Mentre in molti, joypad alla mano, rimasero inchiodati alle prodezze tecniche del simulatore di corse per eccellenza di casa Sony, i PC gamer poterono consolarsi con un titolo nettamente più arcade, cruento e, allo stesso tempo, carico di ironia. Nonostante le critiche apparse su alcune riviste riguardo il gameplay, anche i suddetti consolari -i cui genitori non caddero nella geniale trappola del “mi serve un PC per studiare”- avrebbero invidiato i possessori di personal computer, almeno fino al discutibile porting per PSX.

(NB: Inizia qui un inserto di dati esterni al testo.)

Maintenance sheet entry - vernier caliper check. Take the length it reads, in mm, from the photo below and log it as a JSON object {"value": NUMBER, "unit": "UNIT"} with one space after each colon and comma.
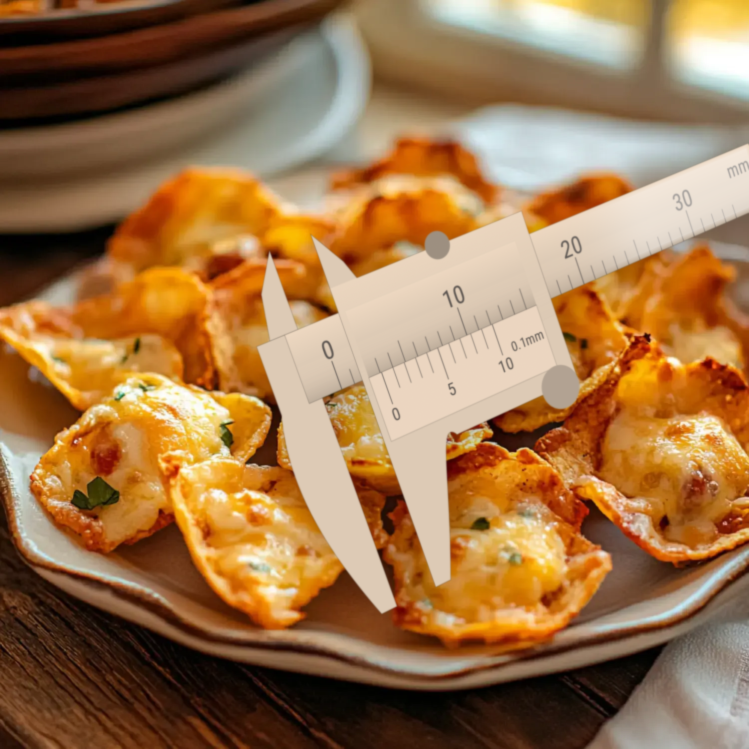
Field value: {"value": 3.1, "unit": "mm"}
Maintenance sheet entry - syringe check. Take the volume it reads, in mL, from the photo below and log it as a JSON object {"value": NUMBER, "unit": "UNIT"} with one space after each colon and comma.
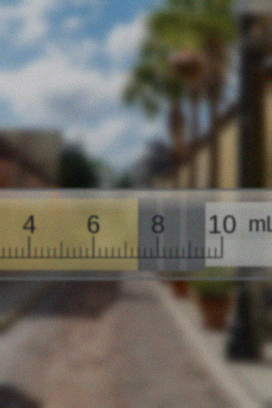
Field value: {"value": 7.4, "unit": "mL"}
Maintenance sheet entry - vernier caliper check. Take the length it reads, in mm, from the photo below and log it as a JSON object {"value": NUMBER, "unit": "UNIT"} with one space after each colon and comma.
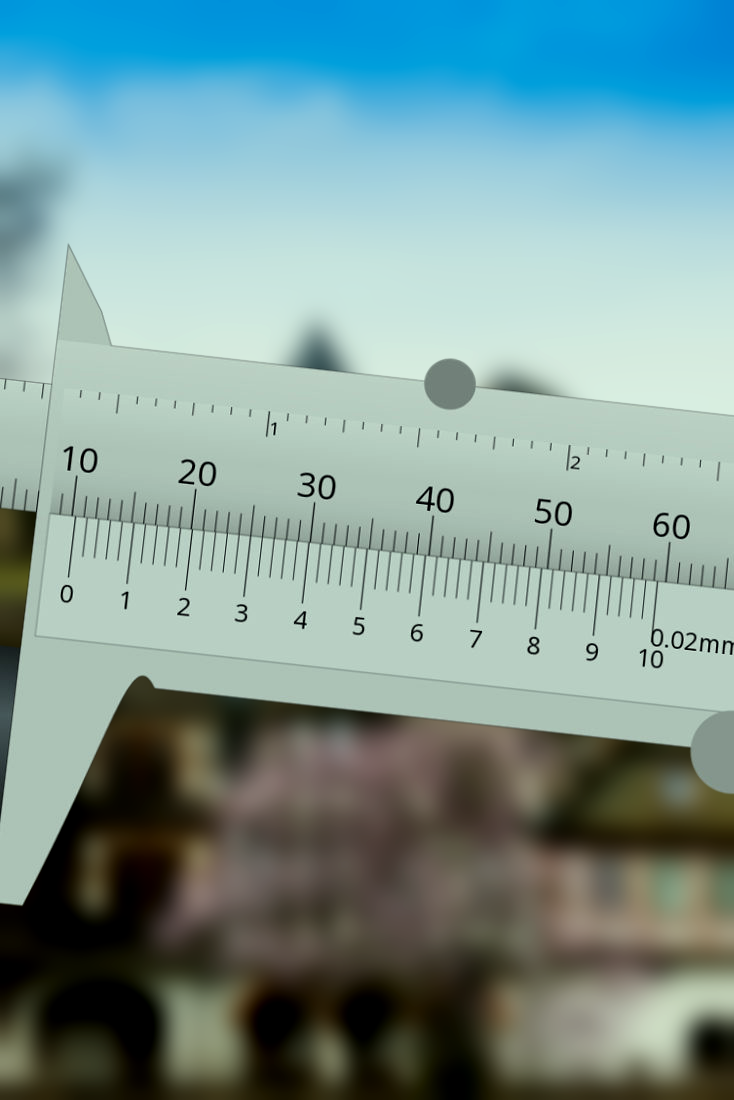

La possibilità di vincere ogni gara semplicemente facendo a pezzi le auto degli altri partecipanti, e i limiti strettissimi di tempo per raggiungere il checkpoint successivo, erano abbastanza perché ogni partita degenerasse di colpo, dopo la prima curva, per dare libero sfogo alla rabbia repressa di ogni incasinato ragazzetto in crisi adolescenziale. I due milioni di copie vendute non furono frutto della sola controversia legata al titolo: chi riuscì a cogliere l’intento degli sviluppatori e ad apprezzarne l’ironia carica di slang, trovò il gameplay di Carmageddon efficace e divertente, e non solo: secondo il surreale racconto di Neil Barden, anche gli incaricati di BBFC (British Board of Film Classification), chiamata in causa da una Sales Curve Interactive in cerca di ulteriore pubblicità, avrebbero mostrato una certa euforia nel valutare il gioco, nonostante la decisione finale.
Carmageddon fu, per molti versi, un titolo altamente pionieristico, padre di una moltitudine di eccessi che si sarebbero, in parte, rivisti nella successiva distribuzione dei vari GTA, un gioco capace di investire e lasciare agonizzanti a bordo strada parecchi tabù, rivoluzionando il barboso mondo dei racing game.

Hang to yer helmet

Dopo il porting del primo Carmageddon, rilasciato per smartphone e tablet, Stainless Software ha annunciato un nuovo capitolo della serie, Reincarnation, finanziato con gli oltre 600.000 dollari raccolti grazie a Kickstarter. In attesa del Q4 dell’anno corrente, data del previsto rilascio del gioco, il fremente fandom di Carmageddon potrà sollazzarsi con alcune chicche rese disponibili online dal team di sviluppo, come le registrazioni per la ‘prat cam’ con protagonista l’allora quattordicenne Faye Morey (Die Anna) o i disastrosi footage con Tony (Max Damage) nei panni di uno sfortunato pedone.
Ai nostalgici che hanno frugato nei cassetti per ore in cerca della scatola del gioco, così come ai curiosi che non hanno avuto modo di apprezzare l’originale Carmageddon, consigliamo il Max Pack (comprensivo del famoso Splat Pack) in vendita su GoG, accompagnato da bozzetti, colonna sonora, e dei simpatici papercraft che ripropongono i modelli 3D delle auto.